:: TASK PROMPT ::
Reproduce the entries below, replacing every "ZeroMQ" with "ØMQ" and changing nothing else. Omit the pictures.
------ RECORD EXTRACTS
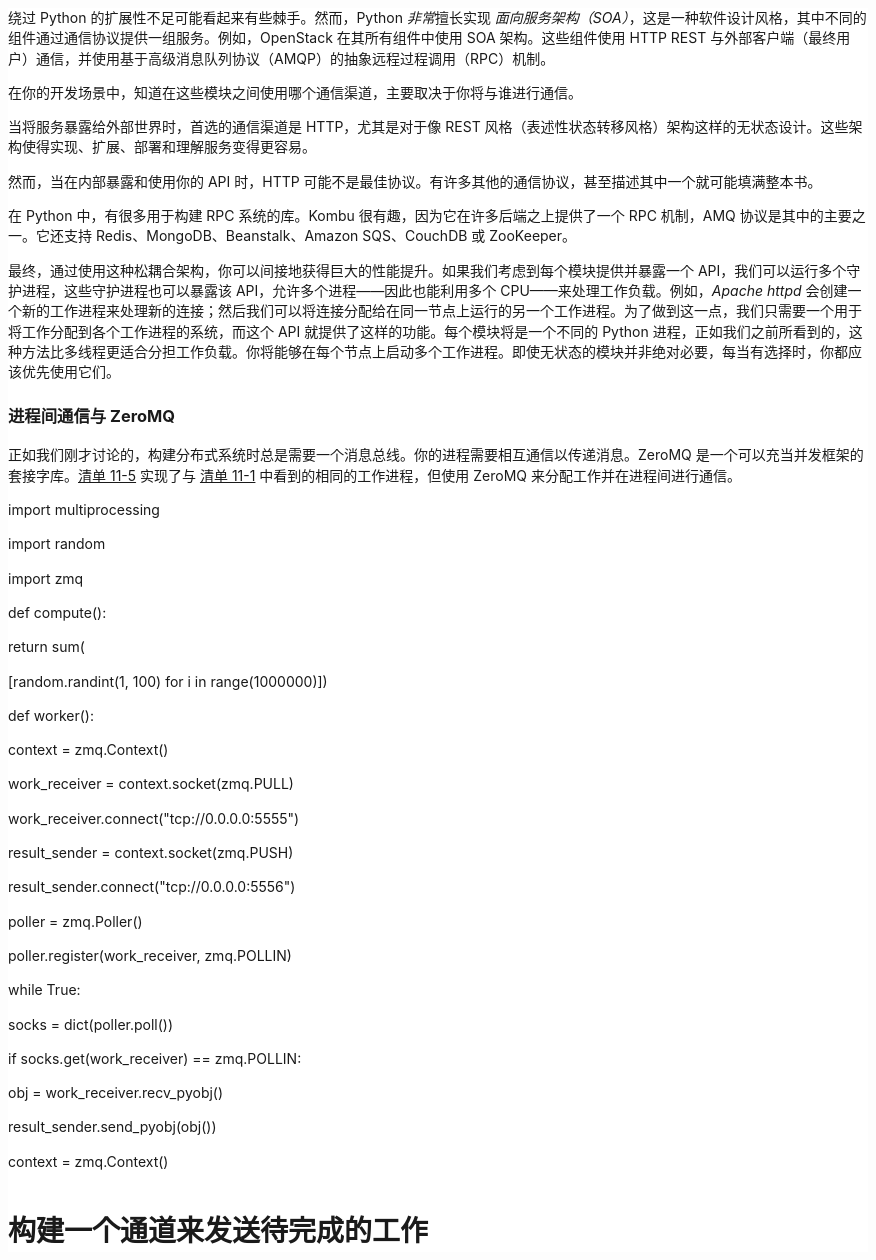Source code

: 绕过 Python 的扩展性不足可能看起来有些棘手。然而，Python *非常*擅长实现 *面向服务架构（SOA）*，这是一种软件设计风格，其中不同的组件通过通信协议提供一组服务。例如，OpenStack 在其所有组件中使用 SOA 架构。这些组件使用 HTTP REST 与外部客户端（最终用户）通信，并使用基于高级消息队列协议（AMQP）的抽象远程过程调用（RPC）机制。

在你的开发场景中，知道在这些模块之间使用哪个通信渠道，主要取决于你将与谁进行通信。

当将服务暴露给外部世界时，首选的通信渠道是 HTTP，尤其是对于像 REST 风格（表述性状态转移风格）架构这样的无状态设计。这些架构使得实现、扩展、部署和理解服务变得更容易。

然而，当在内部暴露和使用你的 API 时，HTTP 可能不是最佳协议。有许多其他的通信协议，甚至描述其中一个就可能填满整本书。

在 Python 中，有很多用于构建 RPC 系统的库。Kombu 很有趣，因为它在许多后端之上提供了一个 RPC 机制，AMQ 协议是其中的主要之一。它还支持 Redis、MongoDB、Beanstalk、Amazon SQS、CouchDB 或 ZooKeeper。

最终，通过使用这种松耦合架构，你可以间接地获得巨大的性能提升。如果我们考虑到每个模块提供并暴露一个 API，我们可以运行多个守护进程，这些守护进程也可以暴露该 API，允许多个进程——因此也能利用多个 CPU——来处理工作负载。例如，*Apache httpd* 会创建一个新的工作进程来处理新的连接；然后我们可以将连接分配给在同一节点上运行的另一个工作进程。为了做到这一点，我们只需要一个用于将工作分配到各个工作进程的系统，而这个 API 就提供了这样的功能。每个模块将是一个不同的 Python 进程，正如我们之前所看到的，这种方法比多线程更适合分担工作负载。你将能够在每个节点上启动多个工作进程。即使无状态的模块并非绝对必要，每当有选择时，你都应该优先使用它们。

### **进程间通信与 ZeroMQ**

正如我们刚才讨论的，构建分布式系统时总是需要一个消息总线。你的进程需要相互通信以传递消息。ZeroMQ 是一个可以充当并发框架的套接字库。[清单 11-5](ch11.xhtml#ch11list5) 实现了与 [清单 11-1](ch11.xhtml#ch11list1) 中看到的相同的工作进程，但使用 ZeroMQ 来分配工作并在进程间进行通信。

import multiprocessing

import random

import zmq

def compute():

return sum(

[random.randint(1, 100) for i in range(1000000)])

def worker():

context = zmq.Context()

work_receiver = context.socket(zmq.PULL)

work_receiver.connect("tcp://0.0.0.0:5555")

result_sender = context.socket(zmq.PUSH)

result_sender.connect("tcp://0.0.0.0:5556")

poller = zmq.Poller()

poller.register(work_receiver, zmq.POLLIN)

while True:

socks = dict(poller.poll())

if socks.get(work_receiver) == zmq.POLLIN:

obj = work_receiver.recv_pyobj()

result_sender.send_pyobj(obj())

context = zmq.Context()

# 构建一个通道来发送待完成的工作
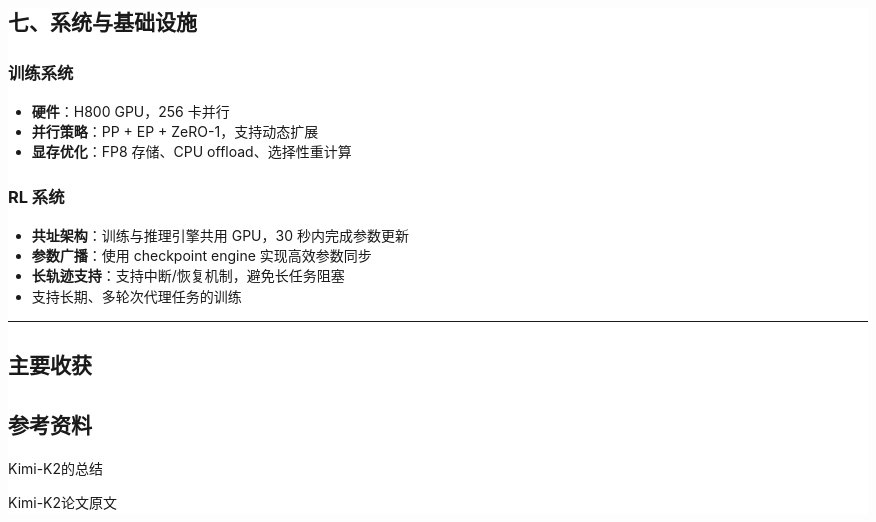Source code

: 
## 七、系统与基础设施

### 训练系统
- **硬件**：H800 GPU，256 卡并行
- **并行策略**：PP + EP + ZeRO-1，支持动态扩展
- **显存优化**：FP8 存储、CPU offload、选择性重计算

### RL 系统
- **共址架构**：训练与推理引擎共用 GPU，30 秒内完成参数更新
- **参数广播**：使用 checkpoint engine 实现高效参数同步
- **长轨迹支持**：支持中断/恢复机制，避免长任务阻塞
- 支持长期、多轮次代理任务的训练

---



## 主要收获


## 参考资料

Kimi-K2的总结

Kimi-K2论文原文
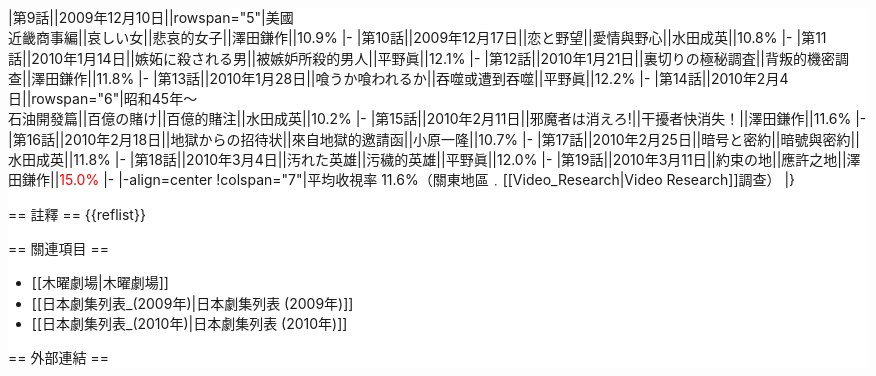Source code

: |第9話||2009年12月10日||rowspan="5"|美國<br>近畿商事編||哀しい女||悲哀的女子||澤田鎌作||10.9%
|-
|第10話||2009年12月17日||恋と野望||愛情與野心||水田成英||10.8%
|-
|第11話||2010年1月14日||嫉妬に殺される男||被嫉妒所殺的男人||平野眞||12.1%
|-
|第12話||2010年1月21日||裏切りの極秘調査||背叛的機密調查||澤田鎌作||11.8%
|-
|第13話||2010年1月28日||喰うか喰われるか||吞噬或遭到吞噬||平野眞||12.2%
|-
|第14話||2010年2月4日||rowspan="6"|昭和45年～<br/>石油開發篇||百億の賭け||百億的賭注||水田成英||10.2%
|-
|第15話||2010年2月11日||邪魔者は消えろ!||干擾者快消失！||澤田鎌作||11.6%
|-
|第16話||2010年2月18日||地獄からの招待状||來自地獄的邀請函||小原一隆||10.7%
|-
|第17話||2010年2月25日||暗号と密約||暗號與密約||水田成英||11.8%
|-
|第18話||2010年3月4日||汚れた英雄||污穢的英雄||平野眞||12.0%
|-
|第19話||2010年3月11日||約束の地||應許之地||澤田鎌作||<span style="color:red;">15.0%</span>
|-
|-align=center
!colspan="7"|平均收視率 11.6%（關東地區﹒[[Video_Research|Video Research]]調查）
|}

== 註釋 ==
{{reflist}}

== 關連項目 ==
* [[木曜劇場|木曜劇場]]
* [[日本劇集列表_(2009年)|日本劇集列表 (2009年)]]
* [[日本劇集列表_(2010年)|日本劇集列表 (2010年)]]

== 外部連結 ==
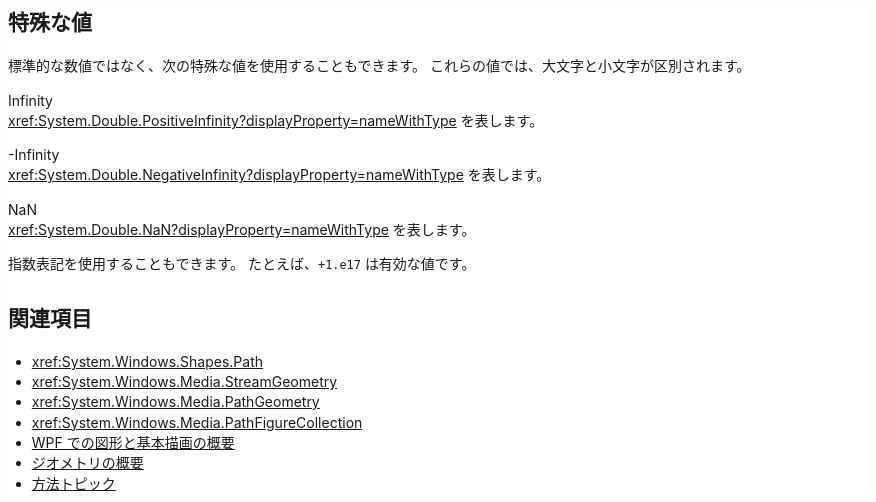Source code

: <a name="specialvalues"></a>
## <a name="special-values"></a>特殊な値  
 標準的な数値ではなく、次の特殊な値を使用することもできます。 これらの値では、大文字と小文字が区別されます。  
  
 Infinity  
 <xref:System.Double.PositiveInfinity?displayProperty=nameWithType> を表します。  
  
 -Infinity  
 <xref:System.Double.NegativeInfinity?displayProperty=nameWithType> を表します。  
  
 NaN  
 <xref:System.Double.NaN?displayProperty=nameWithType> を表します。  
  
 指数表記を使用することもできます。 たとえば、`+1.e17` は有効な値です。  
  
## <a name="see-also"></a>関連項目

- <xref:System.Windows.Shapes.Path>
- <xref:System.Windows.Media.StreamGeometry>
- <xref:System.Windows.Media.PathGeometry>
- <xref:System.Windows.Media.PathFigureCollection>
- [WPF での図形と基本描画の概要](shapes-and-basic-drawing-in-wpf-overview.md)
- [ジオメトリの概要](geometry-overview.md)
- [方法トピック](geometries-how-to-topics.md)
------------
:: RESULT OF THE TASK ::
Source code

: 绕过 Python 的扩展性不足可能看起来有些棘手。然而，Python *非常*擅长实现 *面向服务架构（SOA）*，这是一种软件设计风格，其中不同的组件通过通信协议提供一组服务。例如，OpenStack 在其所有组件中使用 SOA 架构。这些组件使用 HTTP REST 与外部客户端（最终用户）通信，并使用基于高级消息队列协议（AMQP）的抽象远程过程调用（RPC）机制。

在你的开发场景中，知道在这些模块之间使用哪个通信渠道，主要取决于你将与谁进行通信。

当将服务暴露给外部世界时，首选的通信渠道是 HTTP，尤其是对于像 REST 风格（表述性状态转移风格）架构这样的无状态设计。这些架构使得实现、扩展、部署和理解服务变得更容易。

然而，当在内部暴露和使用你的 API 时，HTTP 可能不是最佳协议。有许多其他的通信协议，甚至描述其中一个就可能填满整本书。

在 Python 中，有很多用于构建 RPC 系统的库。Kombu 很有趣，因为它在许多后端之上提供了一个 RPC 机制，AMQ 协议是其中的主要之一。它还支持 Redis、MongoDB、Beanstalk、Amazon SQS、CouchDB 或 ZooKeeper。

最终，通过使用这种松耦合架构，你可以间接地获得巨大的性能提升。如果我们考虑到每个模块提供并暴露一个 API，我们可以运行多个守护进程，这些守护进程也可以暴露该 API，允许多个进程——因此也能利用多个 CPU——来处理工作负载。例如，*Apache httpd* 会创建一个新的工作进程来处理新的连接；然后我们可以将连接分配给在同一节点上运行的另一个工作进程。为了做到这一点，我们只需要一个用于将工作分配到各个工作进程的系统，而这个 API 就提供了这样的功能。每个模块将是一个不同的 Python 进程，正如我们之前所看到的，这种方法比多线程更适合分担工作负载。你将能够在每个节点上启动多个工作进程。即使无状态的模块并非绝对必要，每当有选择时，你都应该优先使用它们。

### **进程间通信与 ØMQ**

正如我们刚才讨论的，构建分布式系统时总是需要一个消息总线。你的进程需要相互通信以传递消息。ØMQ 是一个可以充当并发框架的套接字库。[清单 11-5](ch11.xhtml#ch11list5) 实现了与 [清单 11-1](ch11.xhtml#ch11list1) 中看到的相同的工作进程，但使用 ØMQ 来分配工作并在进程间进行通信。

import multiprocessing

import random

import zmq

def compute():

return sum(

[random.randint(1, 100) for i in range(1000000)])

def worker():

context = zmq.Context()

work_receiver = context.socket(zmq.PULL)

work_receiver.connect("tcp://0.0.0.0:5555")

result_sender = context.socket(zmq.PUSH)

result_sender.connect("tcp://0.0.0.0:5556")

poller = zmq.Poller()

poller.register(work_receiver, zmq.POLLIN)

while True:

socks = dict(poller.poll())

if socks.get(work_receiver) == zmq.POLLIN:

obj = work_receiver.recv_pyobj()

result_sender.send_pyobj(obj())

context = zmq.Context()

# 构建一个通道来发送待完成的工作
Source code

: 
## 七、系统与基础设施

### 训练系统
- **硬件**：H800 GPU，256 卡并行
- **并行策略**：PP + EP + ZeRO-1，支持动态扩展
- **显存优化**：FP8 存储、CPU offload、选择性重计算

### RL 系统
- **共址架构**：训练与推理引擎共用 GPU，30 秒内完成参数更新
- **参数广播**：使用 checkpoint engine 实现高效参数同步
- **长轨迹支持**：支持中断/恢复机制，避免长任务阻塞
- 支持长期、多轮次代理任务的训练

---



## 主要收获


## 参考资料

Kimi-K2的总结

Kimi-K2论文原文
Source code

: |第9話||2009年12月10日||rowspan="5"|美國<br>近畿商事編||哀しい女||悲哀的女子||澤田鎌作||10.9%
|-
|第10話||2009年12月17日||恋と野望||愛情與野心||水田成英||10.8%
|-
|第11話||2010年1月14日||嫉妬に殺される男||被嫉妒所殺的男人||平野眞||12.1%
|-
|第12話||2010年1月21日||裏切りの極秘調査||背叛的機密調查||澤田鎌作||11.8%
|-
|第13話||2010年1月28日||喰うか喰われるか||吞噬或遭到吞噬||平野眞||12.2%
|-
|第14話||2010年2月4日||rowspan="6"|昭和45年～<br/>石油開發篇||百億の賭け||百億的賭注||水田成英||10.2%
|-
|第15話||2010年2月11日||邪魔者は消えろ!||干擾者快消失！||澤田鎌作||11.6%
|-
|第16話||2010年2月18日||地獄からの招待状||來自地獄的邀請函||小原一隆||10.7%
|-
|第17話||2010年2月25日||暗号と密約||暗號與密約||水田成英||11.8%
|-
|第18話||2010年3月4日||汚れた英雄||污穢的英雄||平野眞||12.0%
|-
|第19話||2010年3月11日||約束の地||應許之地||澤田鎌作||<span style="color:red;">15.0%</span>
|-
|-align=center
!colspan="7"|平均收視率 11.6%（關東地區﹒[[Video_Research|Video Research]]調查）
|}

== 註釋 ==
{{reflist}}

== 關連項目 ==
* [[木曜劇場|木曜劇場]]
* [[日本劇集列表_(2009年)|日本劇集列表 (2009年)]]
* [[日本劇集列表_(2010年)|日本劇集列表 (2010年)]]

== 外部連結 ==
Source code

: <a name="specialvalues"></a>
## <a name="special-values"></a>特殊な値  
 標準的な数値ではなく、次の特殊な値を使用することもできます。 これらの値では、大文字と小文字が区別されます。  
  
 Infinity  
 <xref:System.Double.PositiveInfinity?displayProperty=nameWithType> を表します。  
  
 -Infinity  
 <xref:System.Double.NegativeInfinity?displayProperty=nameWithType> を表します。  
  
 NaN  
 <xref:System.Double.NaN?displayProperty=nameWithType> を表します。  
  
 指数表記を使用することもできます。 たとえば、`+1.e17` は有効な値です。  
  
## <a name="see-also"></a>関連項目

- <xref:System.Windows.Shapes.Path>
- <xref:System.Windows.Media.StreamGeometry>
- <xref:System.Windows.Media.PathGeometry>
- <xref:System.Windows.Media.PathFigureCollection>
- [WPF での図形と基本描画の概要](shapes-and-basic-drawing-in-wpf-overview.md)
- [ジオメトリの概要](geometry-overview.md)
- [方法トピック](geometries-how-to-topics.md)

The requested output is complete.